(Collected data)
[Start of Attachment]
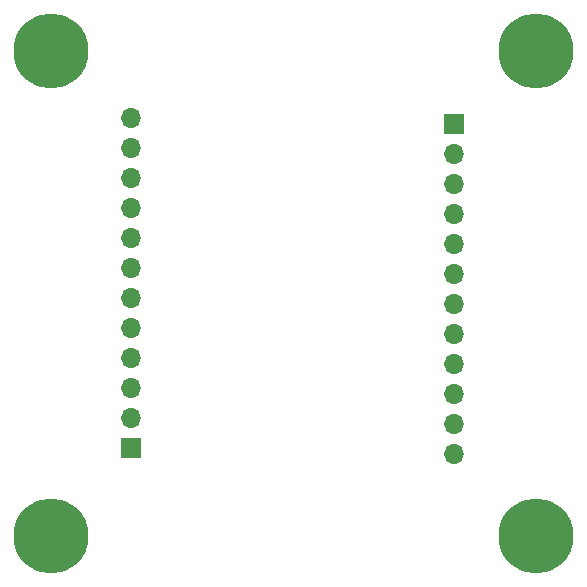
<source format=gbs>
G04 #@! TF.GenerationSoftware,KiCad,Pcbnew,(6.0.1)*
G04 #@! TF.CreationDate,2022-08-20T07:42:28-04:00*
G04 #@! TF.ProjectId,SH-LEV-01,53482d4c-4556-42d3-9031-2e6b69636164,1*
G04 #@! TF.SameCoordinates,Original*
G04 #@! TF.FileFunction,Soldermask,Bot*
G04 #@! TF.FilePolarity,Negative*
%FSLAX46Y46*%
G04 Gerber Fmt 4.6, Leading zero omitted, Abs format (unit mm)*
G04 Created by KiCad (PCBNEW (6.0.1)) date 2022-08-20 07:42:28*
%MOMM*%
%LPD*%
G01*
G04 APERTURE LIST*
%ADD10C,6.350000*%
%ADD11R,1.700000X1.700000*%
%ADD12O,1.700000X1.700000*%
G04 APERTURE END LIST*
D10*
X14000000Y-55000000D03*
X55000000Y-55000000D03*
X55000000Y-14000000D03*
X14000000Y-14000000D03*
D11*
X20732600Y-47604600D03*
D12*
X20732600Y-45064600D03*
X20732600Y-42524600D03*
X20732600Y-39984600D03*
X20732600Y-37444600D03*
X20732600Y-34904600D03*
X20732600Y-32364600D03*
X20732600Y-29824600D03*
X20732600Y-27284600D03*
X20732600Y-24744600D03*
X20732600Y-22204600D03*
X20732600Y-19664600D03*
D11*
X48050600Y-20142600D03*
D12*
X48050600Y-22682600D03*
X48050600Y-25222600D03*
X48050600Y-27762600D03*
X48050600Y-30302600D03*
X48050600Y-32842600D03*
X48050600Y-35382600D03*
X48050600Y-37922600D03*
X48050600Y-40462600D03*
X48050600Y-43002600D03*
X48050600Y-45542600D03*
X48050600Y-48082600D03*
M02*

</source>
[End of Attachment]
[Start of Attachment]
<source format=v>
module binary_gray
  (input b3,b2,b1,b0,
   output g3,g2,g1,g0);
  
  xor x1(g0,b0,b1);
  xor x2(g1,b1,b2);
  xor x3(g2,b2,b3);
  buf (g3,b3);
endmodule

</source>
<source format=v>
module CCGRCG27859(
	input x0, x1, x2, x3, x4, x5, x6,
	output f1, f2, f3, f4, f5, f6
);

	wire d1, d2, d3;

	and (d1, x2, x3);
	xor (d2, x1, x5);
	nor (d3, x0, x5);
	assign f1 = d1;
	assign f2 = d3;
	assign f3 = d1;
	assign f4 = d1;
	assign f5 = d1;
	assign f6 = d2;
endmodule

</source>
[End of Attachment]
[Start of Attachment]
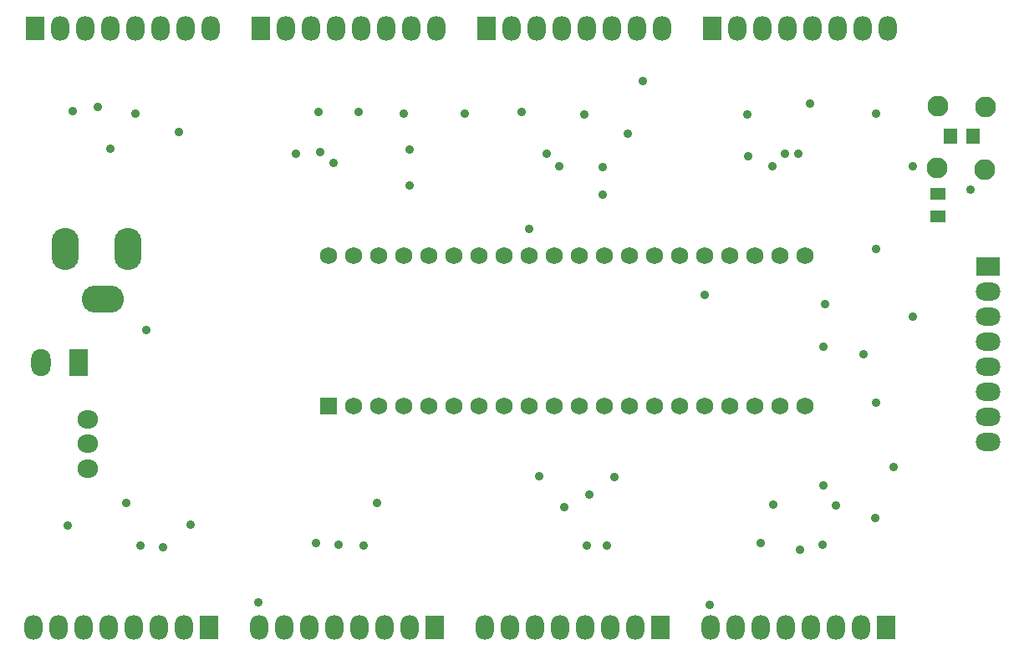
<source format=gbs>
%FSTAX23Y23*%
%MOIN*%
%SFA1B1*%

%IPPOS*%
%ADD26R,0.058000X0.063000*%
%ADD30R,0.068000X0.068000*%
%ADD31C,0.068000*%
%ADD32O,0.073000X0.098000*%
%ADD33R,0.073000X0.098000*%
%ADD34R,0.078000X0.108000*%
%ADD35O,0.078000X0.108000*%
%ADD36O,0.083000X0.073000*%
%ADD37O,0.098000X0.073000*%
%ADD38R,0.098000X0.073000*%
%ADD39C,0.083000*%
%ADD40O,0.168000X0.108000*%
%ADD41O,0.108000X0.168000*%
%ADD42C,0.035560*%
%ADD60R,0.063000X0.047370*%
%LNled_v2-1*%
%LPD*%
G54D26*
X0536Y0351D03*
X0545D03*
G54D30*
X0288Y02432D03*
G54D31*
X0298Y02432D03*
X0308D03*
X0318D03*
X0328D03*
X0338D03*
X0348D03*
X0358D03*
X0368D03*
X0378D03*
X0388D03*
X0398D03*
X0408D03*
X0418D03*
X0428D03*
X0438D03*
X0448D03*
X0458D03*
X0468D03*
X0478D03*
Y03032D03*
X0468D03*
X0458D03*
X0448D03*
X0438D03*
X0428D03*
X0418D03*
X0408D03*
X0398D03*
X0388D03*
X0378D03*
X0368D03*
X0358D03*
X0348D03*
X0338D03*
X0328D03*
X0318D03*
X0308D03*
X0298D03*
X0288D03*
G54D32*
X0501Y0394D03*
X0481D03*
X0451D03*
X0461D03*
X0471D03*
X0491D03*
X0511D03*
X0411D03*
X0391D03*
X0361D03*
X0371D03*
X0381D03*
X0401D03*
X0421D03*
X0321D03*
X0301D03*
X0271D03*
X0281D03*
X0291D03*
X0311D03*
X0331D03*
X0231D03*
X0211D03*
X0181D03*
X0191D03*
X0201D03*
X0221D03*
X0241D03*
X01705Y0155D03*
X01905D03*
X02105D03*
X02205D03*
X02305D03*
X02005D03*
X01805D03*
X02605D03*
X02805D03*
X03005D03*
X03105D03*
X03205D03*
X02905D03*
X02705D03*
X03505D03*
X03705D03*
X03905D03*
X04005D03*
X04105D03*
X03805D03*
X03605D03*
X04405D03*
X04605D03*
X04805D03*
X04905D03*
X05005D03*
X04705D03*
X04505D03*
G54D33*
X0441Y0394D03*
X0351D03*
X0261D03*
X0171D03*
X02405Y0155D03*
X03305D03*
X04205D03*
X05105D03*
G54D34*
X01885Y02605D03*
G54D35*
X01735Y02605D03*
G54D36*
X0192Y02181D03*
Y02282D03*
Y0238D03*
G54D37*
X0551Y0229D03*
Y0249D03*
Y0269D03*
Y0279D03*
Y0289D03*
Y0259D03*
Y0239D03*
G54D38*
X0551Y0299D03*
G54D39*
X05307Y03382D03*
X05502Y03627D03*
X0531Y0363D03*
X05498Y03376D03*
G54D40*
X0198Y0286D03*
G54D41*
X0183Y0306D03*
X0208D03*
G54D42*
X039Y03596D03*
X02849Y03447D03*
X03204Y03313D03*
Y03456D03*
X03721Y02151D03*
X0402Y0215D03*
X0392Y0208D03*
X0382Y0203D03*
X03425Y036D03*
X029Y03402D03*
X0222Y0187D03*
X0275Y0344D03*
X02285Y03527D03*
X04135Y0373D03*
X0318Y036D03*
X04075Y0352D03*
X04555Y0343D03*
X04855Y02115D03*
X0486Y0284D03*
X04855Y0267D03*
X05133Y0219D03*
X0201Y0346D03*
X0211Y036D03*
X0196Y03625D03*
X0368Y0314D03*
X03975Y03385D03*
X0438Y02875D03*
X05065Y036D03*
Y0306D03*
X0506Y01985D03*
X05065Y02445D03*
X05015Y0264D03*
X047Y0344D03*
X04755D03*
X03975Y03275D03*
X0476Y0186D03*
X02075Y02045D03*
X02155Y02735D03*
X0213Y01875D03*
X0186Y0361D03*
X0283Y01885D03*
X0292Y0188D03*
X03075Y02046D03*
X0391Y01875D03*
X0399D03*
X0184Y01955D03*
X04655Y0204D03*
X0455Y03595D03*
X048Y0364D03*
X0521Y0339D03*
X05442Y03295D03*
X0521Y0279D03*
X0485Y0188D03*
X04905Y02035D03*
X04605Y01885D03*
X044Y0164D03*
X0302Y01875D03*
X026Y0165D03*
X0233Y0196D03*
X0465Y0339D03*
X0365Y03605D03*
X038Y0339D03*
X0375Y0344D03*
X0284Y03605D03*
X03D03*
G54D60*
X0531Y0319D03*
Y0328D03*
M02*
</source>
[End of Attachment]
### Assigned task
Find the string "LIST" in the records, then copy each line where it occurs.

### Solution for this exercise
G04 APERTURE LIST*
G04 APERTURE END LIST*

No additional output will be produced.